→ WORK TASK
Within the entries below, find the portion that opens with the line containing "<source format=gbr>" and closes with the line containing "X12922562Y-11699698D01*". Retype that portion exactly and only.

Top of DATASET

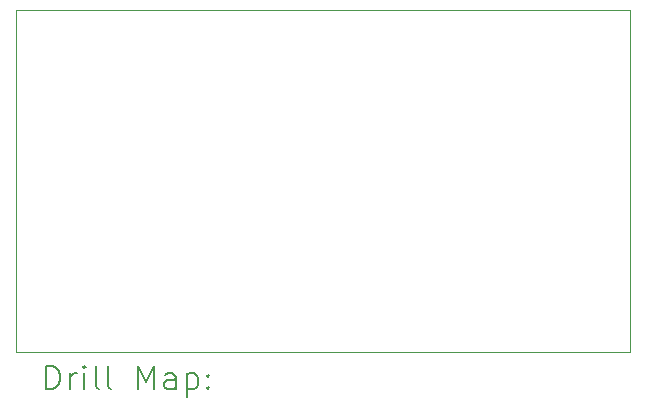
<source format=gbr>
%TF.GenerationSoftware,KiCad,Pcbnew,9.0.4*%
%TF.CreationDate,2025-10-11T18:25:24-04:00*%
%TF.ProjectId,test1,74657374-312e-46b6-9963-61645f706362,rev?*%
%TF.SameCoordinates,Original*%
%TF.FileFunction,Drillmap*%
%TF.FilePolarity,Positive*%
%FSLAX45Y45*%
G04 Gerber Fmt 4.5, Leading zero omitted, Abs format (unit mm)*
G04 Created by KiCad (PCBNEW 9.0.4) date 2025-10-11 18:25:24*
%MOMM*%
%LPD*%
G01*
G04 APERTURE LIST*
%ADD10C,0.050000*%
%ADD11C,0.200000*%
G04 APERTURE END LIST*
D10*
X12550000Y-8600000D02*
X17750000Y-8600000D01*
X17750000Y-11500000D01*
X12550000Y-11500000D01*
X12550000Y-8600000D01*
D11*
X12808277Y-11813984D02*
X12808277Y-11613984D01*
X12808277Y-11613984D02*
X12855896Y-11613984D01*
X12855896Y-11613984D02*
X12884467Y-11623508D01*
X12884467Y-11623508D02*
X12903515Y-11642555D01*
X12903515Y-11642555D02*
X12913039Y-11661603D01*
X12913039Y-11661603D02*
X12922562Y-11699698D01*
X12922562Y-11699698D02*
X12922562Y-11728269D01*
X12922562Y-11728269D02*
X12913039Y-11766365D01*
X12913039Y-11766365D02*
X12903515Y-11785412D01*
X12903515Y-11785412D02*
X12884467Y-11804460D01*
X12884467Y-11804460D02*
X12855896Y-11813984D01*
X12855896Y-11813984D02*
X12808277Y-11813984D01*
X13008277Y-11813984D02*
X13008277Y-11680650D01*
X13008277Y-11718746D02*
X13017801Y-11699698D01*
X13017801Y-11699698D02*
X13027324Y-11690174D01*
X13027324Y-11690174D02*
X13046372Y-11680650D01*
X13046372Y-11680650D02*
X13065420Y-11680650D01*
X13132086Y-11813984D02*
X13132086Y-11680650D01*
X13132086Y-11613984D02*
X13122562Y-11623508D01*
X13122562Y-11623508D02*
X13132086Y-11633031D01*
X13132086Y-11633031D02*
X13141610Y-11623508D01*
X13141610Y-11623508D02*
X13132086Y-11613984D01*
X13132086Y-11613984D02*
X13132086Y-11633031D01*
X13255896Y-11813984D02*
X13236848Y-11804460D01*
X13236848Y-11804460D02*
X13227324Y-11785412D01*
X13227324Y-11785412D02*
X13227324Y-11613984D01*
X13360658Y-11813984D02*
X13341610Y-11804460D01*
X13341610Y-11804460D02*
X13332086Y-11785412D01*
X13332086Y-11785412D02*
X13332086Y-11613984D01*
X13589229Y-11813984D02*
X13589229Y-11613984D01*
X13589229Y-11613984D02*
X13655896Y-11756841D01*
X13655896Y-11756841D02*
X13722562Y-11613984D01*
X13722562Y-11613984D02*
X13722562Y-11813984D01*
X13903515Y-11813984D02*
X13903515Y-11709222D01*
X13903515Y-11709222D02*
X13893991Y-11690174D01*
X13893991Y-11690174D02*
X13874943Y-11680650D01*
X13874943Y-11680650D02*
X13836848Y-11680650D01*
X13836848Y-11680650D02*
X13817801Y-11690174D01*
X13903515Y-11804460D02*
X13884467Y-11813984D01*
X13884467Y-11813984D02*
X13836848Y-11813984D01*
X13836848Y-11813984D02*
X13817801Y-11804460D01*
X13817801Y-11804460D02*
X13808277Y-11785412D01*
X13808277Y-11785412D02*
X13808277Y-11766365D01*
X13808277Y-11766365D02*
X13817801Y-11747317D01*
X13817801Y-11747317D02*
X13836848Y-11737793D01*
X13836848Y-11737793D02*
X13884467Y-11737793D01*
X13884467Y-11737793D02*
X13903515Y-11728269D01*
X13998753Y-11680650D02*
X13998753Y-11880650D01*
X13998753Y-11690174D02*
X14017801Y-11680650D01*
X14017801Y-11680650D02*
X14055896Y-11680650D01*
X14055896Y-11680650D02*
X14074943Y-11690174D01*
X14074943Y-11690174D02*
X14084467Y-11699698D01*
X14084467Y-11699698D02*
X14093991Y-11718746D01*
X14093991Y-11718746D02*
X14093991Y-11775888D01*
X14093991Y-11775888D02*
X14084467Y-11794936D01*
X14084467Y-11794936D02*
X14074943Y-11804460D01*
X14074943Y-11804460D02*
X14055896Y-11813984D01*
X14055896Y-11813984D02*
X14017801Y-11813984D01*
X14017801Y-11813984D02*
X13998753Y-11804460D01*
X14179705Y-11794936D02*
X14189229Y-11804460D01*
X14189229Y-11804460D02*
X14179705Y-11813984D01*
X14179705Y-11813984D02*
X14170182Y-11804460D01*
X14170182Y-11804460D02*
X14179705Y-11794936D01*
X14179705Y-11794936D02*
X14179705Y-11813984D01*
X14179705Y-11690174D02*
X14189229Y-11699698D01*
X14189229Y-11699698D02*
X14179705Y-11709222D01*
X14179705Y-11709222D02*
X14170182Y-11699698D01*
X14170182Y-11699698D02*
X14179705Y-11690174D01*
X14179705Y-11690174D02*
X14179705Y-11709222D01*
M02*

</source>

Bottom of DATASET
Top of DATASET

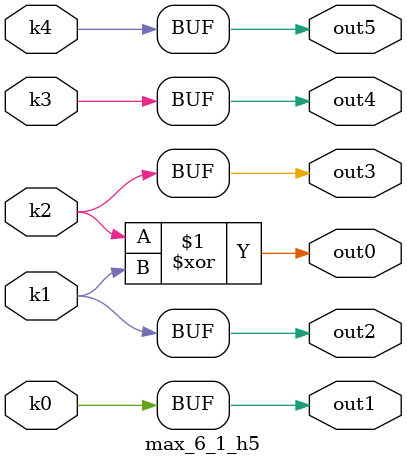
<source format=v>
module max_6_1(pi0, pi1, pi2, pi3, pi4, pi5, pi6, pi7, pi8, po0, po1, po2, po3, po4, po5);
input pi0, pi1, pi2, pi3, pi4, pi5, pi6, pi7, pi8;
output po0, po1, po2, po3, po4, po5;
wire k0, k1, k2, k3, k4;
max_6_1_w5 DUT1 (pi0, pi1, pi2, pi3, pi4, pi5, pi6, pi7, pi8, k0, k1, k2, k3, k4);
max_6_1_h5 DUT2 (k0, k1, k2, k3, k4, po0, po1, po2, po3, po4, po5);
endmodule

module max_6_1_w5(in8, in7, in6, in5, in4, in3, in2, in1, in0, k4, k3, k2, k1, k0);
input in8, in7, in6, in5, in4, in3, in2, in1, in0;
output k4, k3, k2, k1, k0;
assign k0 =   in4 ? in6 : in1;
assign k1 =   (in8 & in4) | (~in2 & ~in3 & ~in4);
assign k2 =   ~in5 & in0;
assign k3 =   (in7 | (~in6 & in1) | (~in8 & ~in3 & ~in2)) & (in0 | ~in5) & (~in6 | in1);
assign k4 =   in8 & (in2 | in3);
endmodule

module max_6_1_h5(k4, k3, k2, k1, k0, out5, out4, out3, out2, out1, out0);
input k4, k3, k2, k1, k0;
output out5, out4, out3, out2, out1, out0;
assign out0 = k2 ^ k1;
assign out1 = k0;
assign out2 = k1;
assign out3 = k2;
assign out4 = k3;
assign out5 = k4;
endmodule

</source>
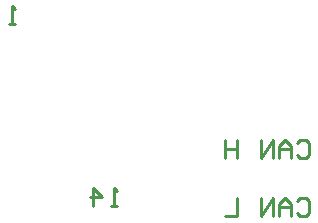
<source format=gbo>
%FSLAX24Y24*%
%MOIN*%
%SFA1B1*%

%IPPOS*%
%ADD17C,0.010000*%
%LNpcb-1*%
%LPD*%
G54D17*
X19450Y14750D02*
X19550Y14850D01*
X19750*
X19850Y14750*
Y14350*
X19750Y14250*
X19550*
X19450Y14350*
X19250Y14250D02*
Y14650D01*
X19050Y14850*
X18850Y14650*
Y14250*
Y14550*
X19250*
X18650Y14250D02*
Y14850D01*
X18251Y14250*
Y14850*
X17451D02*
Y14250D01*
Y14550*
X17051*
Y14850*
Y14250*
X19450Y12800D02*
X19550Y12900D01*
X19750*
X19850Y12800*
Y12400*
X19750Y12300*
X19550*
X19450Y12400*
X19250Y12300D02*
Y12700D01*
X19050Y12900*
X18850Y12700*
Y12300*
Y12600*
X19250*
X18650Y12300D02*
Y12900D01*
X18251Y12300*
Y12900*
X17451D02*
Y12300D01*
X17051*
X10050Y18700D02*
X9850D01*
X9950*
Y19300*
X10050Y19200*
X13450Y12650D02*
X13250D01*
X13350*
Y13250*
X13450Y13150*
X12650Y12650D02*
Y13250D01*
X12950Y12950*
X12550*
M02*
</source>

Bottom of DATASET
Top of DATASET

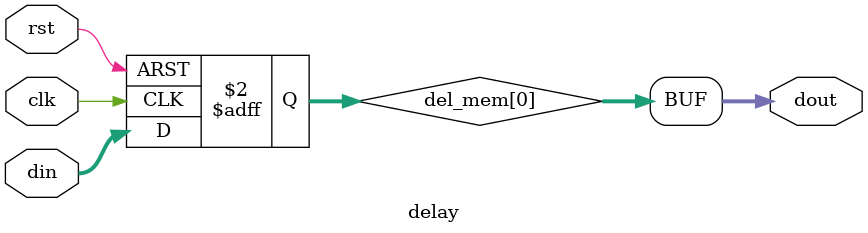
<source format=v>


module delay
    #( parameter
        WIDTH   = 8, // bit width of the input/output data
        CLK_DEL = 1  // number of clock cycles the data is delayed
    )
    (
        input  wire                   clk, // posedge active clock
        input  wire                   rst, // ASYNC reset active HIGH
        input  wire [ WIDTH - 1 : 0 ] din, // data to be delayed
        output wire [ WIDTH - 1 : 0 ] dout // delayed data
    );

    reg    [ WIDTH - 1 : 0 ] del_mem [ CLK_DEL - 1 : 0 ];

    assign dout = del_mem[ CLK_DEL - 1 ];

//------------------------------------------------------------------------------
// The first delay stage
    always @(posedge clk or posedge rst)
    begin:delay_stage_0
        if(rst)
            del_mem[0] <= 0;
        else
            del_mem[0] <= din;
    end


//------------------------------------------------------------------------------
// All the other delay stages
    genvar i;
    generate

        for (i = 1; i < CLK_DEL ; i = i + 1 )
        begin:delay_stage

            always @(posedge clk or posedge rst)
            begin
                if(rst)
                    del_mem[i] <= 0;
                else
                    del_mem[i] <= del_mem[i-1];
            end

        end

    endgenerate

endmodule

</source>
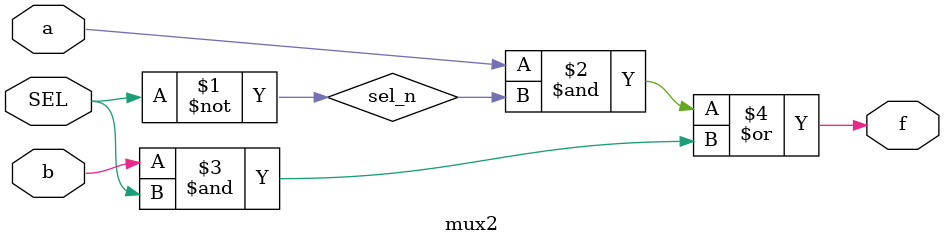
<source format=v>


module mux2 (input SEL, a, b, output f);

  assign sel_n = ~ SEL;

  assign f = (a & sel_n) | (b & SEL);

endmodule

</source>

Bottom of DATASET

→ RESULT
<source format=gbr>
%TF.GenerationSoftware,KiCad,Pcbnew,9.0.4*%
%TF.CreationDate,2025-10-11T18:25:24-04:00*%
%TF.ProjectId,test1,74657374-312e-46b6-9963-61645f706362,rev?*%
%TF.SameCoordinates,Original*%
%TF.FileFunction,Drillmap*%
%TF.FilePolarity,Positive*%
%FSLAX45Y45*%
G04 Gerber Fmt 4.5, Leading zero omitted, Abs format (unit mm)*
G04 Created by KiCad (PCBNEW 9.0.4) date 2025-10-11 18:25:24*
%MOMM*%
%LPD*%
G01*
G04 APERTURE LIST*
%ADD10C,0.050000*%
%ADD11C,0.200000*%
G04 APERTURE END LIST*
D10*
X12550000Y-8600000D02*
X17750000Y-8600000D01*
X17750000Y-11500000D01*
X12550000Y-11500000D01*
X12550000Y-8600000D01*
D11*
X12808277Y-11813984D02*
X12808277Y-11613984D01*
X12808277Y-11613984D02*
X12855896Y-11613984D01*
X12855896Y-11613984D02*
X12884467Y-11623508D01*
X12884467Y-11623508D02*
X12903515Y-11642555D01*
X12903515Y-11642555D02*
X12913039Y-11661603D01*
X12913039Y-11661603D02*
X12922562Y-11699698D01*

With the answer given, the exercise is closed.